= Reactive distillation =

Reactive distillation is a process where the chemical reactor is also the still. Separation of the product from the reaction mixture does not need a separate distillation step which saves energy (for heating) and materials. This technique can be useful for equilibrium-limited reactions such as esterification and ester hydrolysis reactions. Conversion can be increased beyond what is expected by the equilibrium due to the continuous removal of reaction products from the reactive zone. This approach can also reduce capital and investment costs.

The conditions in the reactive column are suboptimal both as a chemical reactor and as a distillation column, since the reactive column combines these. The introduction of an in situ separation process in the reaction zone or vice versa leads to complex interactions between vapor–liquid equilibrium, mass transfer rates, diffusion and chemical kinetics, which poses a great challenge for design and synthesis of these systems. Side reactors, where a separate column feeds a reactor and vice versa, are better for some reactions, if the optimal conditions of distillation and reaction differ too much.

==Applicable processes==
Reactive distillation can be used with a wide variety of chemistries, including the following:
- Acetylation
- Aldol condensation
- Alkylation
- Amination
- Dehydration
- Esterification
- Etherification
- Hydrolysis
- Isomerization
- Neutralization
- Oligomerization
- Transesterification
- Hydrodesulfurization of light oil fractions

===Examples===
The esterification of acetic acid with alcohols including methanol, n-butanol, ethanol, isobutanol, and amyl alcohol.

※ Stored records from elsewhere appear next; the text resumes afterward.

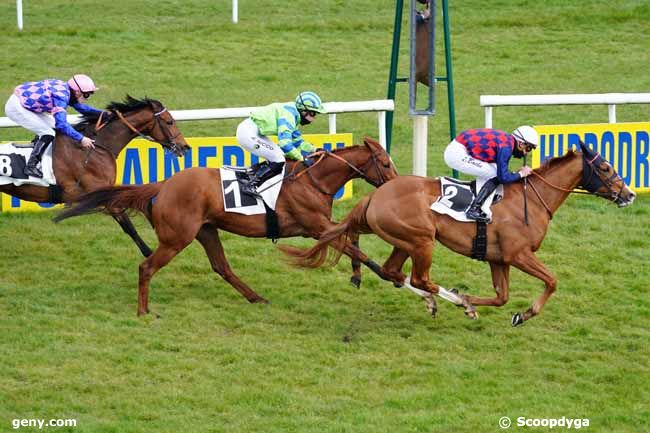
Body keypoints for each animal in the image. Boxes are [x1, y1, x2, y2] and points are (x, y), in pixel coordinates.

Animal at [1, 95, 190, 256]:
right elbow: (128, 225)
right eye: (169, 121)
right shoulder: (99, 194)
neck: (97, 147)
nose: (185, 147)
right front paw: (149, 253)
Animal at [54, 138, 394, 314]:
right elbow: (353, 245)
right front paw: (387, 274)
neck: (313, 179)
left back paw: (256, 297)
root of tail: (162, 185)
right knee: (147, 267)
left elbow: (352, 237)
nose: (396, 183)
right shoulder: (316, 227)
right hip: (177, 238)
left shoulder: (321, 225)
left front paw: (357, 277)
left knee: (222, 267)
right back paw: (143, 311)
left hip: (206, 230)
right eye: (385, 163)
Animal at [282, 143, 632, 326]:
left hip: (404, 241)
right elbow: (552, 281)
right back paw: (451, 300)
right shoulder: (519, 254)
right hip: (422, 240)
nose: (628, 194)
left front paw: (478, 302)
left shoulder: (498, 258)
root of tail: (374, 196)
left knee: (393, 271)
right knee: (420, 278)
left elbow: (501, 297)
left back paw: (442, 301)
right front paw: (524, 313)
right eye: (604, 168)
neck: (533, 199)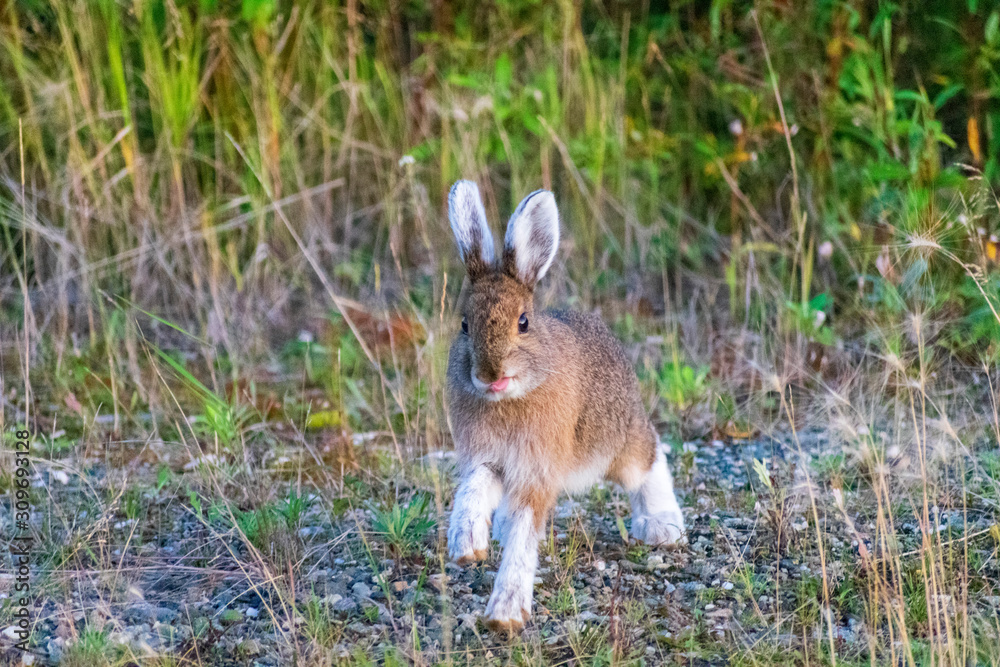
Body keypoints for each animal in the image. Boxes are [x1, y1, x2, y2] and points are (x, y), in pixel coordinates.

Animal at [444, 180, 685, 633]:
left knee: (648, 459)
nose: (490, 373)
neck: (509, 398)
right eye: (465, 325)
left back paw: (664, 527)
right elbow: (472, 494)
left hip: (618, 441)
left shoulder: (538, 469)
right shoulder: (488, 460)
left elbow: (526, 532)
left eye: (523, 322)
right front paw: (466, 546)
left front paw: (505, 613)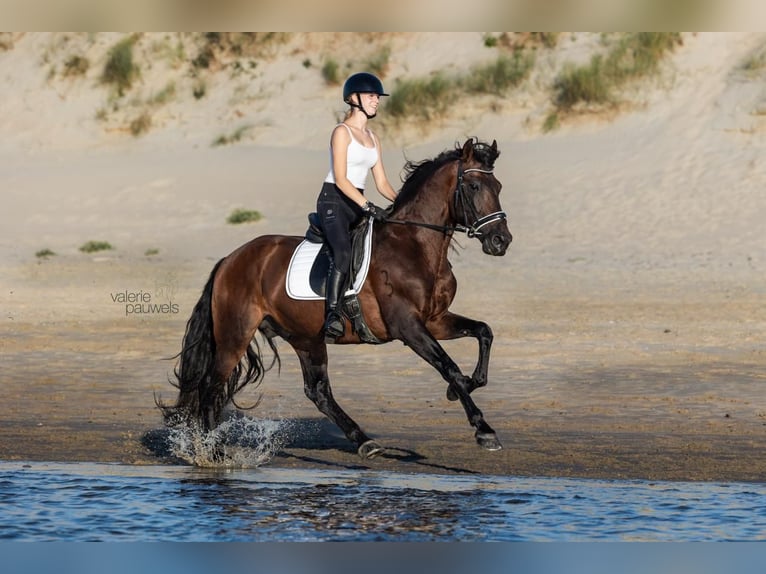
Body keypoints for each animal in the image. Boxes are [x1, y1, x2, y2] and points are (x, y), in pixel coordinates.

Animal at [159, 137, 512, 462]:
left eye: (498, 186)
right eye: (474, 185)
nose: (501, 241)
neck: (415, 246)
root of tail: (229, 260)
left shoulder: (435, 321)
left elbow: (484, 332)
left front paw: (462, 387)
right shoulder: (408, 327)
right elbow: (448, 366)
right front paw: (484, 430)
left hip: (305, 337)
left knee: (318, 391)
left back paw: (365, 442)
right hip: (236, 335)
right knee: (211, 387)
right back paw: (213, 453)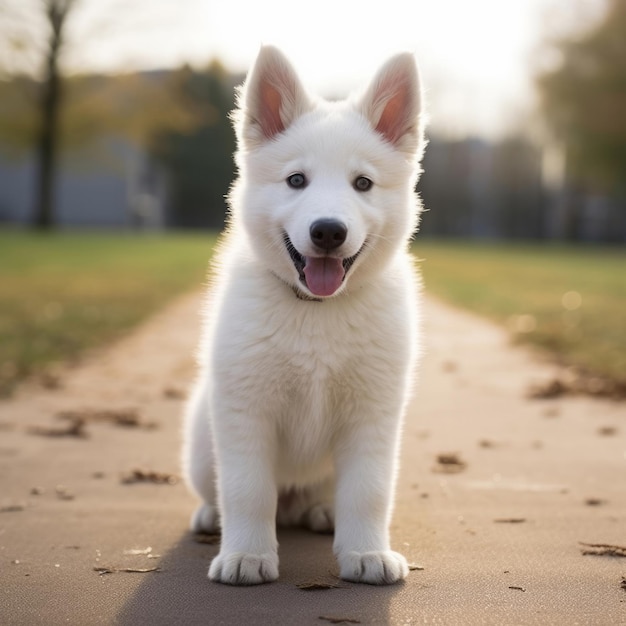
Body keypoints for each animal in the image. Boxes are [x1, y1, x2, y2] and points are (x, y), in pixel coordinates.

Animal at [180, 45, 424, 584]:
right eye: (296, 180)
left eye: (362, 183)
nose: (328, 231)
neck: (318, 311)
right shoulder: (246, 410)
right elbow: (247, 490)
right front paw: (247, 556)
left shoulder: (372, 414)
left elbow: (369, 491)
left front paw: (366, 553)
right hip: (202, 443)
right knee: (223, 492)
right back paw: (211, 517)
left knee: (328, 497)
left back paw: (322, 513)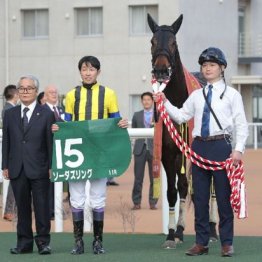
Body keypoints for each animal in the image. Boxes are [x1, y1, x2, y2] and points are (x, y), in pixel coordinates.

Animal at [146, 13, 218, 248]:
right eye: (152, 42)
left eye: (173, 42)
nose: (160, 70)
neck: (178, 102)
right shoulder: (168, 152)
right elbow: (172, 191)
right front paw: (171, 234)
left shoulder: (185, 151)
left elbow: (185, 186)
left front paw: (179, 229)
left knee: (209, 188)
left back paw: (212, 230)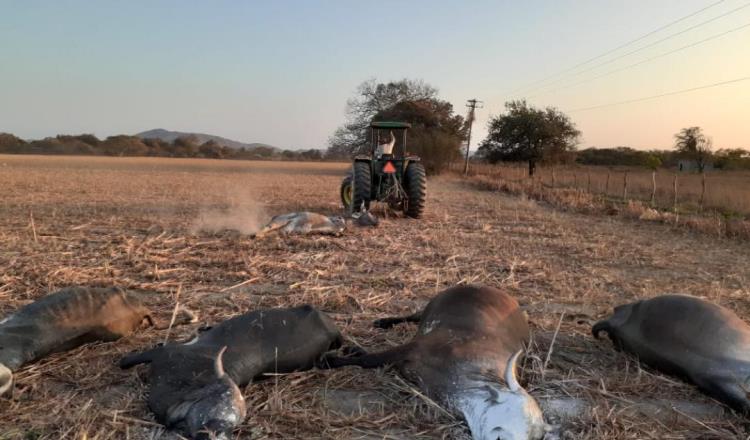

Another interesting feature of this system is that it is associated with the formation of a minimum boiling ternary azeotrope of ester, alcohol and water, which is heterogeneous in nature. Hence, in a typical reactive distillation column that consists of both reactive and non-reactive zones, the heterogeneous azeotrope or a composition close to the azeotrope can be obtained as the distillate product. Moreover, the aqueous phase that forms after the condensation of the vapor is almost pure water. Depending on the requirement either of the phases can be withdrawn as a product and the other phase can be recycled back as reflux. The pure ester i.e. butyl acetate, being the least volatile component in the system, is realized as a bottom product.

Removing organic acids from aqueous alcohol (ethanol, isopropanol) in dewatering columns is a simple example. An aqueous base (NaOH, KOH) is added to the top of the column, acid-base reactions occur in the column, and the resulting organic salts and excess base exit the bottom of the column with the separated water.